* _Given data_
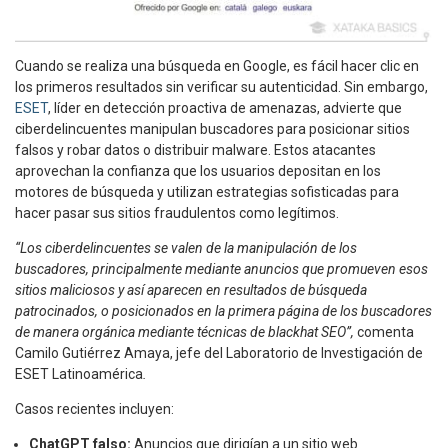
Cuando se realiza una búsqueda en Google, es fácil hacer clic en
los primeros resultados sin verificar su autenticidad. Sin embargo,
ESET
, líder en detección proactiva de amenazas, advierte que
ciberdelincuentes manipulan buscadores para posicionar sitios
falsos y robar datos o distribuir malware. Estos atacantes
aprovechan la confianza que los usuarios depositan en los
motores de búsqueda y utilizan estrategias sofisticadas para
hacer pasar sus sitios fraudulentos como legítimos.
“Los ciberdelincuentes se valen de la manipulación de los
buscadores, principalmente mediante anuncios que promueven esos
sitios maliciosos y así aparecen en resultados de búsqueda
patrocinados, o posicionados en la primera página de los buscadores
de manera orgánica mediante técnicas de blackhat SEO”,
comenta
Camilo Gutiérrez Amaya, jefe del Laboratorio de Investigación de
ESET Latinoamérica
.
Casos recientes incluyen:
ChatGPT falso:
Anuncios que dirigían a un sitio web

* _Instruction_
Reproduce the text from the items above word for word, omitting the pictures.

* _Task response_
Cuando se realiza una búsqueda en Google, es fácil hacer clic en
los primeros resultados sin verificar su autenticidad. Sin embargo,
ESET
, líder en detección proactiva de amenazas, advierte que
ciberdelincuentes manipulan buscadores para posicionar sitios
falsos y robar datos o distribuir malware. Estos atacantes
aprovechan la confianza que los usuarios depositan en los
motores de búsqueda y utilizan estrategias sofisticadas para
hacer pasar sus sitios fraudulentos como legítimos.
“Los ciberdelincuentes se valen de la manipulación de los
buscadores, principalmente mediante anuncios que promueven esos
sitios maliciosos y así aparecen en resultados de búsqueda
patrocinados, o posicionados en la primera página de los buscadores
de manera orgánica mediante técnicas de blackhat SEO”,
comenta
Camilo Gutiérrez Amaya, jefe del Laboratorio de Investigación de
ESET Latinoamérica
.
Casos recientes incluyen:
ChatGPT falso:
Anuncios que dirigían a un sitio web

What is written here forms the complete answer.